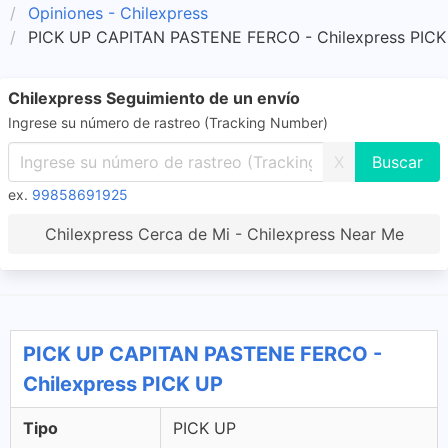
Opiniones - Chilexpress
PICK UP CAPITAN PASTENE FERCO - Chilexpress PICK
Chilexpress Seguimiento de un envío
Ingrese su número de rastreo (Tracking Number)
X
ex.
99858691925
Chilexpress Cerca de Mi - Chilexpress Near Me
PICK UP CAPITAN PASTENE FERCO -
Chilexpress PICK UP
Tipo
PICK UP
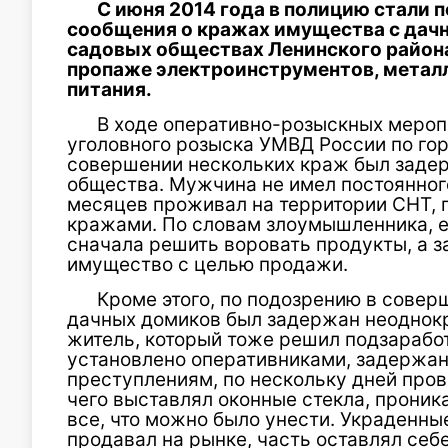
С июня 2014 года в полицию стали 
сообщения о кражах имущества с дачн
садовых обществах Ленинского района
пропаже электроинструментов, метал
питания.
В ходе оперативно-розыскных мероп
уголовного розыска УМВД России по гор
совершении нескольких краж был задер
общества. Мужчина не имел постоянного
месяцев проживал на территории СНТ, 
кражами. По словам злоумышленника, ем
сначала решить воровать продукты, а з
имущество с целью продажи.
Кроме этого, по подозрению в совер
дачных домиков был задержан неоднок
житель, который тоже решил подзарабо
установлено оперативниками, задержан
преступлениям, по нескольку дней пров
чего выставлял оконные стекла, проник
все, что можно было унести. Украденны
продавал на рынке, часть оставлял себе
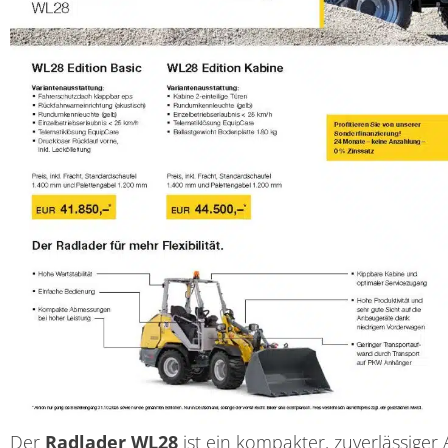
Der
Radlader WL28
ist ein kompakter, zuverlässiger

**INSTRUCTIONS FOR THE TASK**
With the pictures omitted, print the lines above exactly, beginning at the line with "Chilexpress PICK UP" and going on through the line with "все, что можно было унести. Украденны".

**RESPONSE TO THIS EXERCISE**
Chilexpress PICK UP
Tipo
PICK UP
С июня 2014 года в полицию стали 
сообщения о кражах имущества с дачн
садовых обществах Ленинского района
пропаже электроинструментов, метал
питания.
В ходе оперативно-розыскных мероп
уголовного розыска УМВД России по гор
совершении нескольких краж был задер
общества. Мужчина не имел постоянного
месяцев проживал на территории СНТ, 
кражами. По словам злоумышленника, ем
сначала решить воровать продукты, а з
имущество с целью продажи.
Кроме этого, по подозрению в совер
дачных домиков был задержан неоднок
житель, который тоже решил подзарабо
установлено оперативниками, задержан
преступлениям, по нескольку дней пров
чего выставлял оконные стекла, проник
все, что можно было унести. Украденны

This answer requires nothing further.